パブロ・ガルシア去就の最新局面

プレベハミン(最年少カテゴリー)からレアル・ベティス一筋で育ってきた生粋の緑白戦士、パブロ・ガルシアの去就が移籍市場最終盤を迎えて重大な局面を迎えています。

アルコサ出身で、2024/2025シーズンにトップチームデビューを果たしたパブロ・ガルシア。前シーズン(2025/2026シーズン)には、レアル・ベティスの長い歴史において「すべての下部組織カテゴリーからトップチームに至る全公式戦でゴールを記録した最初の選手」となる偉業を達成するなど、クラブにとってまさに結晶のような存在です。

しかし、この2026/2027シーズンは、自らのコンフォートゾーンを離れて一人立ちし、さらなる成長を遂げるために、退団(他クラブへの移籍)という厳しい決断を迫られるシーズンになると以前から噂されてきました。それにもかかわらず、本人は愛するベティスのユニフォームを身にまとうことが許される最後の1秒まで、すべての力をピッチに注ぎ込む覚悟を貫いています。

現在、移籍市場では激しい争奪戦が繰り広げられています。数日前にはイングランドのハル・シティへの移籍が合意に極めて近づいていたものの、依然として同クラブは獲得の熱意を失っていません。さらに、ここ数時間で新たな動きが生じています。名将ホセ・ルイス・メンディリバル監督が率いるギリシャのオリンピアコスが獲得への打診を行いました。オリンピアコスは、セビージャFCのルーベン・バルガス獲得に向けた交渉が難航していることを受け、代替ターゲットとしてパブロ・ガルシアに白羽の矢を立てた格好です。

このような去就を巡る喧騒の渦中にあっても、マヌエル・ペジェグリーニ監督は彼がベティスの登録選手である限り、一人の戦力として徹底的に起用し続ける方針を崩していません。今季ラ・リーガが開幕してから行われた3試合すべてにおいて、指揮官は彼をピッチに送り出しています。

初戦のレアル・ソシエダ戦(1-0で勝利)では17分間出場。試合後にはスタジアムのサポーターに向けて拍手を送りながらピッチを1周し、お別れの挨拶をしているかのような切ない姿が話題を呼びました。しかし、それだけでは終わりませんでした。続くバレンシア戦(0-1で勝利)では、敵地メスタージャで試合終盤の11分間に出場。

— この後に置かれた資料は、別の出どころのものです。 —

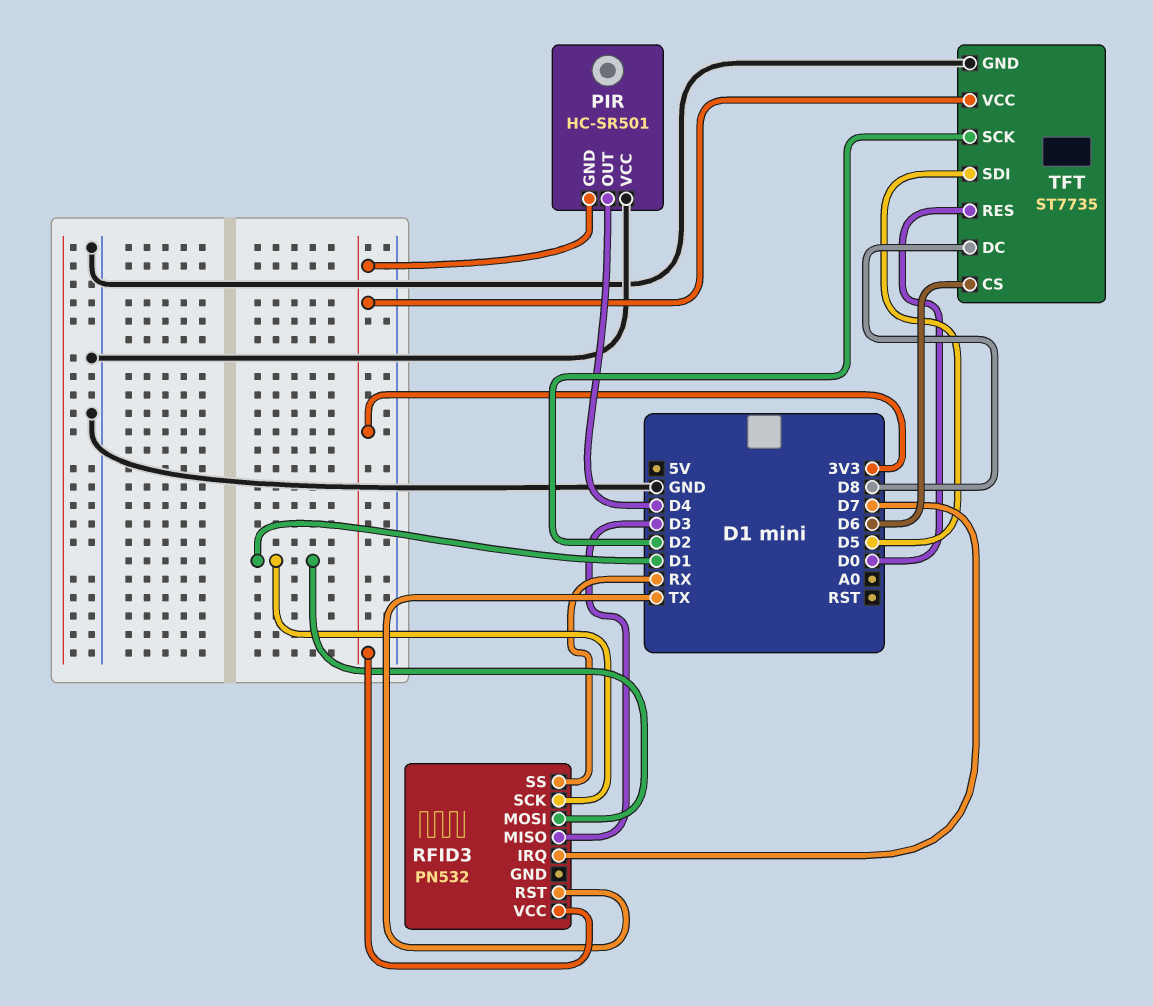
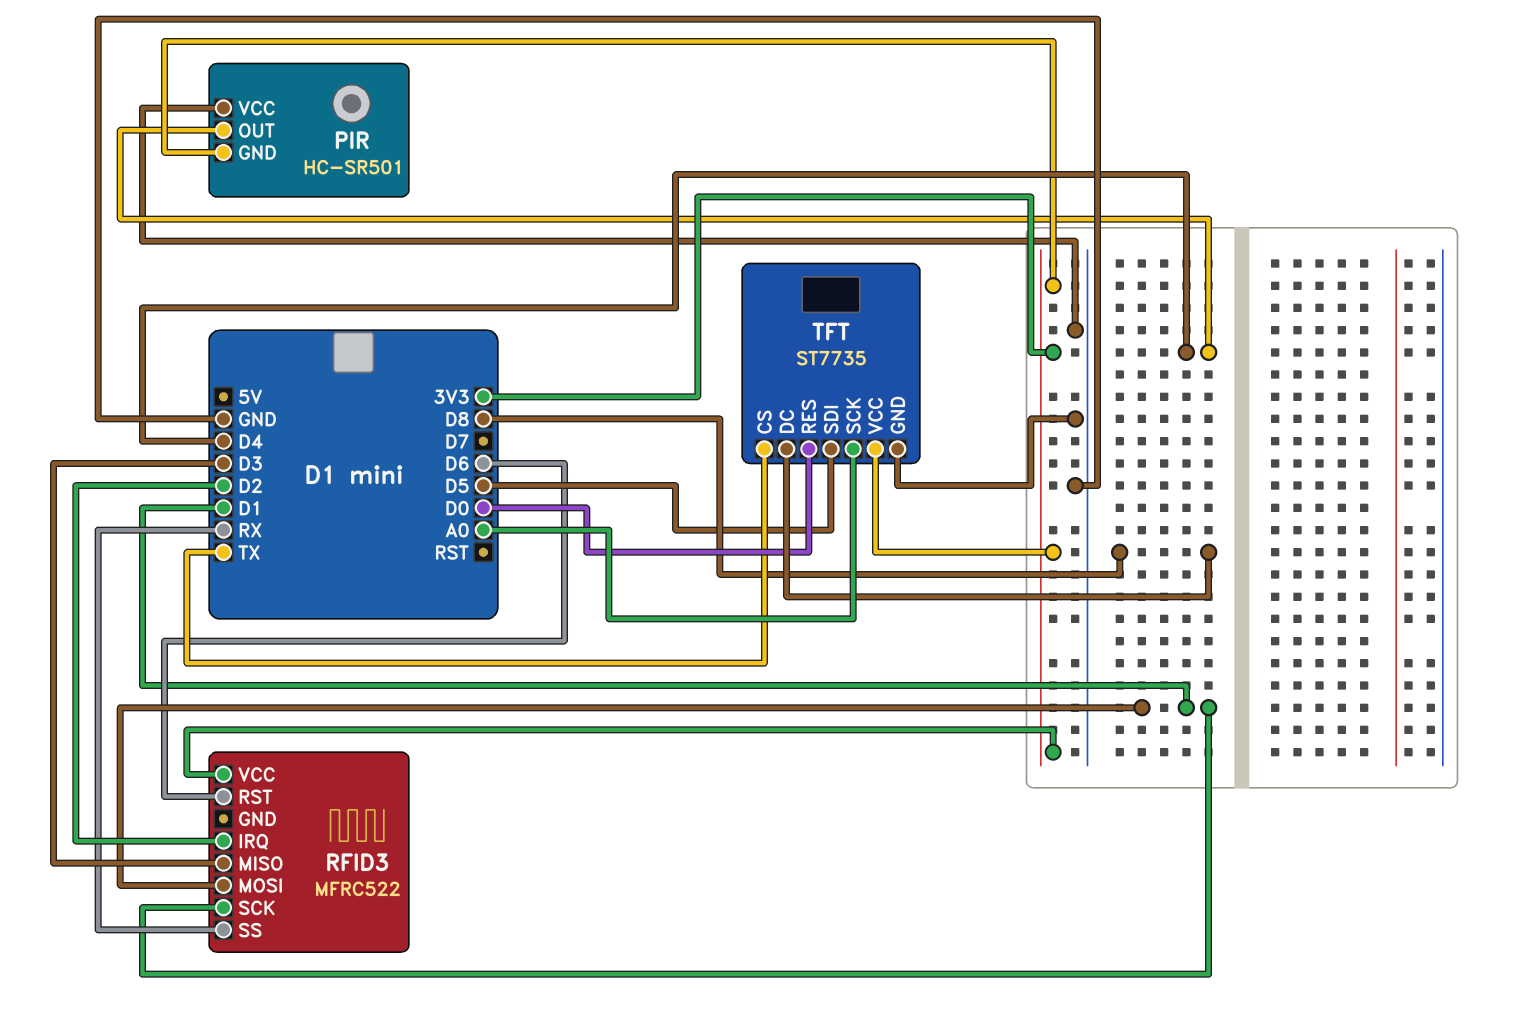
RFID3: PN532 -> MFRC522
RFID3 pin IRQ: D7 -> D2
RFID3 pin RST: TX -> D6
TFT pin CS: D6 -> TX
TFT pin SCK: D2 -> A0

フラン・ガルシアからの素晴らしいアシストを正確に合わせ、チームを勝利に導く劇的なラ・リーガ初ゴールを記録したのです。さらに、土曜日午後に行われ、5-2と大敗を築いたレバンテ戦でも、23分間にわたって出場機会を得ました。わずか5日間のうちにバレンシア州への2度のアウェイ遠征(バレンシア、レバンテ)を経験し、すべてに帯同して泥臭く戦い抜きました。

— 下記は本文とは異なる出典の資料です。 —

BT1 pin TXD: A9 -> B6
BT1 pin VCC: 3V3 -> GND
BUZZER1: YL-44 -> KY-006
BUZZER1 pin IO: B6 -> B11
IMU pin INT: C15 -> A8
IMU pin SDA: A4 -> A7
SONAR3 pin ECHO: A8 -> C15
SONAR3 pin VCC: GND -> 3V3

このレバンテ戦のキックオフ直前、エスタディオ・シウダ・デ・バレンシアの門前で、Movistar+のカメラが選手の父親であるラモン・ガルシア氏を直撃しました。

父親は、あの子以上にベティスを愛している者はいないとしつつも、直面している複雑な現実を率直に口にしました。

『これ以上ベティスを愛している人間はいませんが、他の様々な事情も考慮しなければなりません』

市場閉鎖は9月2日未明に迫っており、決定的な時間が刻一刻と近づいています。父親はこう胸中を吐露しました。

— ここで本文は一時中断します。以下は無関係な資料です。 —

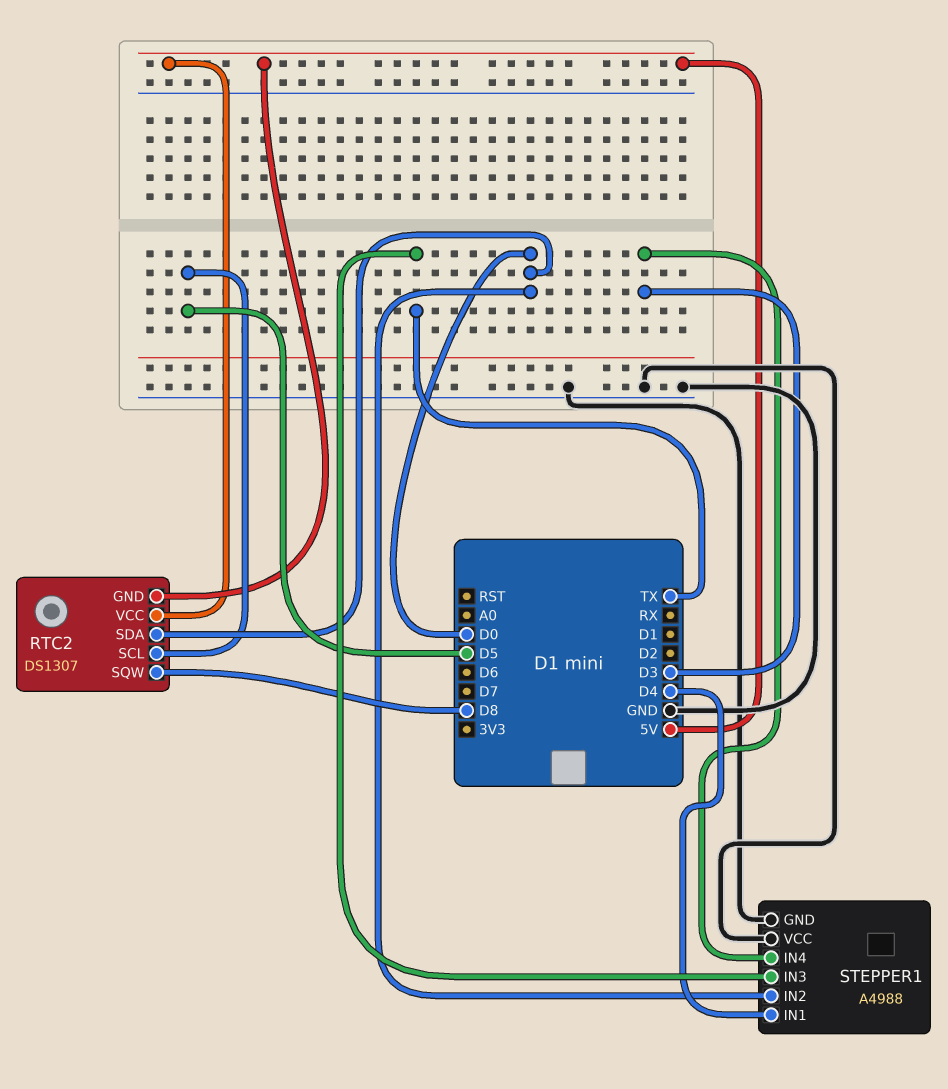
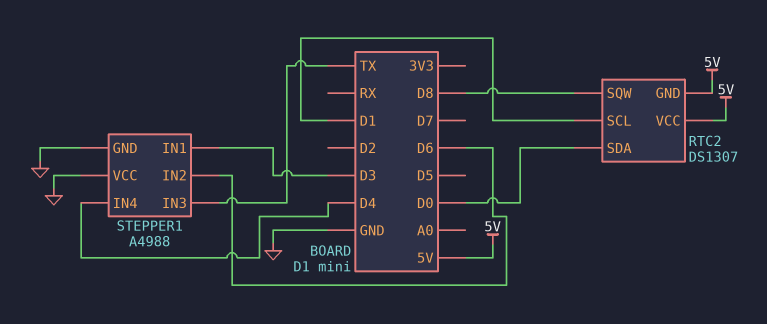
RTC2 pin SCL: D5 -> D1
STEPPER1 pin IN1: D4 -> D3
STEPPER1 pin IN2: D0 -> D6
STEPPER1 pin IN4: D3 -> D4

『どうなるかは分かりません。私たちはこれ以上の情報を何も知らないのです。報道されていることしか把握していませんが、移籍市場の閉鎖まであと2日しか残されておらず、もう時間的な猶予はほとんどありません』

さらに、決断の日については「火曜日」がリミットになると明かしています。

『火曜日にはすべてがはっきりするはずですので、彼にとって最善の決断を下すつもりです。本人が下す決断、あるいは彼の将来や、その後に続くすべてのことのために最善であると私たちが判断した道を選びます。言うまでもなく、あの子以上にベティスを愛している人間は存在しませんが、異なる一連の問題や、いくつかの状況を評価する必要があるのです。火曜日に何が起こるか見守りましょう』

緑白のクラブへの愛と、プロサッカー選手としての未来。その狭間で揺れ動く生粋のベティス戦士の運命は、間もなく火曜日に決着を迎えることになります。 (via Estadio Deportivo)

【本日の総括】

移籍市場閉鎖まで残り2日となる中、生粋のベティス育ちであるパブロ・ガルシアの去就はギリシャやイングランドのクラブが絡む複雑な交渉の渦中にあります。それでもピッチ上で全力を尽くす彼の姿はサポーターの心を揺さぶり続けており、火曜日の市場閉鎖までに下される決断に大きな注目が集まっています。